> [问题与任务]
(A) 在关于 UVA 11178 莫利定理的代码节选中，常量 eps 被赋予什么值？
(B) 根据关于 UVA 11178 莫利定理的代码节选，以下说法是否成立？(i) 结构体 point 含有 x、y、d 三个 double 成员；(ii) vec 是用 typedef 从 point 定义出来的；(iii) 按注释，只要 cross(v,w) 等于 0，两条直线就有唯一交点。
(C) 请从关于 UVA 11178 莫利定理的代码节选中断处接着往下写。

> [节选文本]
UVA 11178 || Morley's Theorem （向量旋转求交点

/*几何模版*/
#include<iostream>
#include<cstdio>
#include<cmath>
#include<algorithm>
using namespace std;

struct point
{
double x,y,d;
point(double a,double b):x(a),y(b){}
point(){}
};
typedef point vec;

//向量+向量=向量, 点  +向量=点
vec operator +  ( vec a,   vec b)      {  return vec(a.x+b.x,a.y+b.y);}

vec operator -  ( point a, point b)    {  return vec(a.x-b.x,a.y-b.y);}

vec operator *  ( vec a,   double p)   {  return vec(a.x*p,a.y*p);}

vec operator /  ( vec a,   double p)   {  return vec(a.x/p,a.y/p);}

const double eps =1e-10;

// 点积（向量 a，向量 b）
double dot( vec a,vec b)    {   return a.x*b.x + a.y*b.y;}

double length( vec a)       {   return sqrt(dot(a,a) );}

//向量 a，b 的夹角
double angle(vec a,vec b)
{
return acos(    dot(a,b)/length(a)/length(b)    );
}

double cross( vec a,vec b ){    return a.x*b.y - a.y*b.x;}

// 向量 a 旋转 rad 弧度
vec rotat(vec a,double rad)
{
return vec( a.x*cos(rad)-a.y*sin(rad),a.x*sin(rad)+a.y*cos(rad));
}

//两条直线 p+tv 和 q + tw 有唯一交点，当且仅当 cross（v,w）！=0
point getlinetnersection(point p,vec v,point q,vec w)

> [所示数据]
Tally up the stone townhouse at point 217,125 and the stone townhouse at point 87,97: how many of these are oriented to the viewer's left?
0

> [练习答案]
(A) 1e-10

(B)
(i) 是："double x,y,d;"
(ii) 是："typedef point vec;"
(iii) 否："两条直线 p+tv 和 q + tw 有唯一交点，当且仅当 cross（v,w）！=0"

(C)
{
vec u = p-q;
double t = cross(w,u) /cross(v,w);
return p + v*t;
}

point getpoint( point a,point b,point c)
{
vec v1 = c- b;
double a1 = angle(a-b,v1);
v1 = rotat(v1,a1/3.0);

vec v2 = b-c;
double a2 = angle( a-c,v2);
v2 = rotat(v2,-a2/3.0);//负数表示顺时针玄真

return getlinetnersection(b,v1,c,v2);
}
int main()
{
int t;
cin>>t;
while( t-- )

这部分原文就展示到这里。